Er zit ook een keerzijde aan webfonts: in vergelijking tot systeemfonts zal het font eerst gedownload moeten worden. Dit neemt uiteraard tijd in beslag, maar kan ook fout gaan (denk bijvoorbeeld aan een externe dienst die offline is), waardoor het font helemaal niet binnengehaald kan worden. Vaak neemt men echter aan dat het font gewoon voorhanden is en wordt het in de styling veelvuldig toegekend.

Maar hoe voorziet een browser een stuk tekst van een lettertype dat nog niet beschikbaar is? Hedendaagse browsers passen hiervoor momenteel een van de twee volgende implementaties toe: Flash of In­vis­i­ble Text (FOIT) of Flash of Un­styled Text (FOUT).

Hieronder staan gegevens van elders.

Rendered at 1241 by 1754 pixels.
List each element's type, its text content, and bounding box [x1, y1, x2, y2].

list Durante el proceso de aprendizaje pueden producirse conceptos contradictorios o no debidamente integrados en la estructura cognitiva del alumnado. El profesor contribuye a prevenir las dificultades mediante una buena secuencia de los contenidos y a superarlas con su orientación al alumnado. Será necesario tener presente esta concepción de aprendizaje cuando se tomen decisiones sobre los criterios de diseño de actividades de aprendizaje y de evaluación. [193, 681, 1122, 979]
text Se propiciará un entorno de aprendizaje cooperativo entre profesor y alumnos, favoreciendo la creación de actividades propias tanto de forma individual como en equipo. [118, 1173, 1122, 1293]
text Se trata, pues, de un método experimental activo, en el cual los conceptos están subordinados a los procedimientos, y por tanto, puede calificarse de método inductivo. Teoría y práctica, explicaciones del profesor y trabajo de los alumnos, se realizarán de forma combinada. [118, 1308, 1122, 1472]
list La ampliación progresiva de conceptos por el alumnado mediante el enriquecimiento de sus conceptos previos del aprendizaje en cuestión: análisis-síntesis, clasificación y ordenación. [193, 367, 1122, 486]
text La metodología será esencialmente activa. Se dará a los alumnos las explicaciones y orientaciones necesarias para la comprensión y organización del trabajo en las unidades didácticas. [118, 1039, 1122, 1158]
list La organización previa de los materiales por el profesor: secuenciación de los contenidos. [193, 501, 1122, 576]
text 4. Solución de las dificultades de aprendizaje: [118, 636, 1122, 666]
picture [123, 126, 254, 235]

Flash of Invisible Text (FOIT)

Flash of Invisible Text is de meestgebruikte implementatie en wordt toegepast door alle browsers, met uitzondering van Internet Explorer en Edge (tot en met versie 18). Het komt erop neer dat tekst met een webfont niet zichtbaar is tot het font gedownload is, of tot er een bepaalde tijd is verlopen. Deze duur verschilt per browser en kan variëren van drie tot dertig seconden.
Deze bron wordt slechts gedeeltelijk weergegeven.